Exercise requirements
Search the data for the word "есть" and copy out every line that has it.

Stored items
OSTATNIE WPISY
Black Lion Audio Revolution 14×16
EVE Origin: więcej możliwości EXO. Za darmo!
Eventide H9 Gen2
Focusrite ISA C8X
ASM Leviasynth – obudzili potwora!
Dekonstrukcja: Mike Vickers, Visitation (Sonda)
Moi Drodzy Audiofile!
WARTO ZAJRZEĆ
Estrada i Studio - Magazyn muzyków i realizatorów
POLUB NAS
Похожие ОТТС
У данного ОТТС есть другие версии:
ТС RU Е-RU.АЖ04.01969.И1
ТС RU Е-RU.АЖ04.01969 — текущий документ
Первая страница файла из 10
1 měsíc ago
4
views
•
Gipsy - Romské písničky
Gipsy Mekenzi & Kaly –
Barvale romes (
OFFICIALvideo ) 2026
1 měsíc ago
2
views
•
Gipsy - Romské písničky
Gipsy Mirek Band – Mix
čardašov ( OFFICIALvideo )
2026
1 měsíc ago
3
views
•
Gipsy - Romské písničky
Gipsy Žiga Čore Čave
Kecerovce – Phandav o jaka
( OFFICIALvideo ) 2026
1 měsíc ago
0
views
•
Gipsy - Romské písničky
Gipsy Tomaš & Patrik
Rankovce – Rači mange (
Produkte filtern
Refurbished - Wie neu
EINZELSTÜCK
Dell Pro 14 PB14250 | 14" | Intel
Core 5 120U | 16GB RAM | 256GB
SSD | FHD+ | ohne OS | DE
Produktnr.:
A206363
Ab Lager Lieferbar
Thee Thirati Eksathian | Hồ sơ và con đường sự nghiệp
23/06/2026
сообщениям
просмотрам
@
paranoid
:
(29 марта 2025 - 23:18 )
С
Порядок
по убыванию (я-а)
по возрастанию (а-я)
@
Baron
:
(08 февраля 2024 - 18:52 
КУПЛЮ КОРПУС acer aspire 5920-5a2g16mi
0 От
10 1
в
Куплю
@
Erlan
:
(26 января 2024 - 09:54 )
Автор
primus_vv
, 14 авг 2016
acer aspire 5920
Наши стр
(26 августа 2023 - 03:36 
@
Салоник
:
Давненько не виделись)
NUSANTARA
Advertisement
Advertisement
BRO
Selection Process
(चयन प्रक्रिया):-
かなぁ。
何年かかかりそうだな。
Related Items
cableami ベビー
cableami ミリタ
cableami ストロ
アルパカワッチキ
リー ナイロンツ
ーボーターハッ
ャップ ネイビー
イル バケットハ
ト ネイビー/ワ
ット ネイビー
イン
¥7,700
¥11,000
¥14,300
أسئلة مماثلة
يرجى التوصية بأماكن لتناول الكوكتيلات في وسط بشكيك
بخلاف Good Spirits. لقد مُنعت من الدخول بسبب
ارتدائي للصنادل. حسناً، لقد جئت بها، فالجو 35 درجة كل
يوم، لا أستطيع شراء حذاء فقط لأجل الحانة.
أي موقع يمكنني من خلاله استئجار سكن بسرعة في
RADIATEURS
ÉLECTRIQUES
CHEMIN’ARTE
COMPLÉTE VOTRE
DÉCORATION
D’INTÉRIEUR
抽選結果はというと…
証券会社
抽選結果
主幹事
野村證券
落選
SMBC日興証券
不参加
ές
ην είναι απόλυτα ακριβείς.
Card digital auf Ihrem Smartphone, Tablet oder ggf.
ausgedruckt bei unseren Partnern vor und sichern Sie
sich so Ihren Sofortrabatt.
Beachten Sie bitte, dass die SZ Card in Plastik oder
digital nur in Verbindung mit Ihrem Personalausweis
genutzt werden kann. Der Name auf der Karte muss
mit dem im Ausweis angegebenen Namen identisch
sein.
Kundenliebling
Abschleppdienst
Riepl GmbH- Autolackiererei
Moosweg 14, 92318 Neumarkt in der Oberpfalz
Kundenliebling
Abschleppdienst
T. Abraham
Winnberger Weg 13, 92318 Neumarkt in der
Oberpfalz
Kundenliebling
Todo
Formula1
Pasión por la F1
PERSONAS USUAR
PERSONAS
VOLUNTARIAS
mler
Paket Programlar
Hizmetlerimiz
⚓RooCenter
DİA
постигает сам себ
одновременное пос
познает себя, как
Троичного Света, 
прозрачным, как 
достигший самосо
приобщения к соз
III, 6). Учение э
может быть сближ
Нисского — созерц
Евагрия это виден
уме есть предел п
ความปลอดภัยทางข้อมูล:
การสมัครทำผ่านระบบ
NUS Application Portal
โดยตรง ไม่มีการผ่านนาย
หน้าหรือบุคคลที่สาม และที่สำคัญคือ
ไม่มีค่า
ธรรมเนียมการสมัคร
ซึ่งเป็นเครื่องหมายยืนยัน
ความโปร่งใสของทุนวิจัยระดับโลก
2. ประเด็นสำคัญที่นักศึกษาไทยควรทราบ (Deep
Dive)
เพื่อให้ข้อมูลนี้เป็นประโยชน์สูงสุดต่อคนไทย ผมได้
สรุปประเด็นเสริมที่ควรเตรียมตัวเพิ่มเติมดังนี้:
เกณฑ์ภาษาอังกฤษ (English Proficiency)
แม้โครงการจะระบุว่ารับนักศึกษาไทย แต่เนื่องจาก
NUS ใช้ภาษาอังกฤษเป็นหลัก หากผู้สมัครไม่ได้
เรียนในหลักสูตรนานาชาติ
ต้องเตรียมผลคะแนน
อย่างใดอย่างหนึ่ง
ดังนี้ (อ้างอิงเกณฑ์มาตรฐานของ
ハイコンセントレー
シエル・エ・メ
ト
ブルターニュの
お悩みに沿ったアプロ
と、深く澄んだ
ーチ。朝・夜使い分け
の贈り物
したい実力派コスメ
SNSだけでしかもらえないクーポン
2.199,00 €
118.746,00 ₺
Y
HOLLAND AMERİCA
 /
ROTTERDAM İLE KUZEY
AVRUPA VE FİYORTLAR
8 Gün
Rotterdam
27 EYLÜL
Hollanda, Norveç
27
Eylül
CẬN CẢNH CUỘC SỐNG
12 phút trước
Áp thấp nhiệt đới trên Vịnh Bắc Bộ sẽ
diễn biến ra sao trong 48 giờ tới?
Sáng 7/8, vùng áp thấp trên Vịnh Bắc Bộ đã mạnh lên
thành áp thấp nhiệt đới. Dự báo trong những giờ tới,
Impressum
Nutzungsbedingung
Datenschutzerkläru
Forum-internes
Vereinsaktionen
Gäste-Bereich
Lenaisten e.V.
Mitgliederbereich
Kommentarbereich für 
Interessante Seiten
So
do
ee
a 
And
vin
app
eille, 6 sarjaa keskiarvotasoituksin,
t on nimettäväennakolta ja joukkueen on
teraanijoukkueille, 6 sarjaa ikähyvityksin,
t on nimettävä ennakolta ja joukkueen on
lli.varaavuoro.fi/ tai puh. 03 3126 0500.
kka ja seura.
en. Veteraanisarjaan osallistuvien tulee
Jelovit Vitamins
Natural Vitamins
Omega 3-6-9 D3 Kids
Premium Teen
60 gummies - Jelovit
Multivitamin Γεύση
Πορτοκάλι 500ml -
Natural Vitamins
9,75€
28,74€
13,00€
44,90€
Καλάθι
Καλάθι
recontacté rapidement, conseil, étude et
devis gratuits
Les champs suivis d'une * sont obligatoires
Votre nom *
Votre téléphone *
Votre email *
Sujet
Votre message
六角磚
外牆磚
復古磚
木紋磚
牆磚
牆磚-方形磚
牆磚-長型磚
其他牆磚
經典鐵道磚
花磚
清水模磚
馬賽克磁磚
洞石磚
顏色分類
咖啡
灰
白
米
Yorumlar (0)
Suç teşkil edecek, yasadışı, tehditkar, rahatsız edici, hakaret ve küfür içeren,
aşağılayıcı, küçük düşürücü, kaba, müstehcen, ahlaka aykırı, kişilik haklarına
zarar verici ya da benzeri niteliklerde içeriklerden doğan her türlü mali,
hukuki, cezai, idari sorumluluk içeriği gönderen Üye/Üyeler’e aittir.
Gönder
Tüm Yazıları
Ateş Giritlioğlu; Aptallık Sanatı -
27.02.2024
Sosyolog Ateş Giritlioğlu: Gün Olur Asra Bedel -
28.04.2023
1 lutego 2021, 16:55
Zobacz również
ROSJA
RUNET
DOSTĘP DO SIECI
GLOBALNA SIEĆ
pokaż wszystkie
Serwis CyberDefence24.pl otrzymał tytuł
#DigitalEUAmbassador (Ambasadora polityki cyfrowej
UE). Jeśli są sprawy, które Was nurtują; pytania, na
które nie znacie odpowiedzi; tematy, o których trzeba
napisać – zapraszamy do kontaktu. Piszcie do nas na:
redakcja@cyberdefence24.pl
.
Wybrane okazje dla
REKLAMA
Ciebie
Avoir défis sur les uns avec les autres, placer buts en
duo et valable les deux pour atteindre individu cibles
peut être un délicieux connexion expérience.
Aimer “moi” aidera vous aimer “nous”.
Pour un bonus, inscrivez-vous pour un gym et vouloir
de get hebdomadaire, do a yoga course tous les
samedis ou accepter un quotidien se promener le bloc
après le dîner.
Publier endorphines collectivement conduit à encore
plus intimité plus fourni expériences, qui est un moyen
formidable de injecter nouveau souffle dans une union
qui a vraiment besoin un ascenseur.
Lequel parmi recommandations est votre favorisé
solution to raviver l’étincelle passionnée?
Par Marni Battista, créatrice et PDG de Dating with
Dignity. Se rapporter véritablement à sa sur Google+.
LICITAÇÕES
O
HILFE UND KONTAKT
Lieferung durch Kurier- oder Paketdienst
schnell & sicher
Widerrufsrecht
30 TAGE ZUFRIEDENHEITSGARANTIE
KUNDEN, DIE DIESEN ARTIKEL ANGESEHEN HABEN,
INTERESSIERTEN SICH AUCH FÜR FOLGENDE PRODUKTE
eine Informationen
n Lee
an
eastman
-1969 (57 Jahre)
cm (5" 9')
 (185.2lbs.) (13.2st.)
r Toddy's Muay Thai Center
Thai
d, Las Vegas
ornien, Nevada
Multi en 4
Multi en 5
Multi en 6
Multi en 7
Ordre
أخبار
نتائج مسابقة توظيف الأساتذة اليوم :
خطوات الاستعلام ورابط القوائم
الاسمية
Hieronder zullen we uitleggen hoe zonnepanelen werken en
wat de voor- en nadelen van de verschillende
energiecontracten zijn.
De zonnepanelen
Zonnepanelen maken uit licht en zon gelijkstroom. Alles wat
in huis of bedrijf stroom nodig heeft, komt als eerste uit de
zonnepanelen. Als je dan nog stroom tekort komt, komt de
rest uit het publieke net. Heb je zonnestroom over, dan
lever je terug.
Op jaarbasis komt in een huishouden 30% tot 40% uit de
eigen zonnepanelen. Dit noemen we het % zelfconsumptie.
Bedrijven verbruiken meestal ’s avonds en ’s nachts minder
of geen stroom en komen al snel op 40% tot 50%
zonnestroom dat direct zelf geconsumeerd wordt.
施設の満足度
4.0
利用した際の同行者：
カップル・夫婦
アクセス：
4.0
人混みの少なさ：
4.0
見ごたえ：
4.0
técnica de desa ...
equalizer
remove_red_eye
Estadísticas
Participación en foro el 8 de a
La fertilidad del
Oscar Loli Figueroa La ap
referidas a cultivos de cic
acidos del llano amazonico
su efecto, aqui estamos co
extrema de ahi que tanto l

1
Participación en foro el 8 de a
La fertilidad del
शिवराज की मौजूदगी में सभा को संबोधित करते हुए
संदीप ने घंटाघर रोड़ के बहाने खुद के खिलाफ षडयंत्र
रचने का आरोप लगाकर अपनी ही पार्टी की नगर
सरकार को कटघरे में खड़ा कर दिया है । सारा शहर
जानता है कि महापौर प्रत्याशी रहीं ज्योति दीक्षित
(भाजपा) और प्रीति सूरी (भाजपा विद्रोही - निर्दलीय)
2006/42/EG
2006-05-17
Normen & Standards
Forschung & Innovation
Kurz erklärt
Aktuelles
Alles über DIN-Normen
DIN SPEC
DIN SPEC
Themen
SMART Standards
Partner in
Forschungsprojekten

Task result
У данного ОТТС есть другие версии:
уме есть предел п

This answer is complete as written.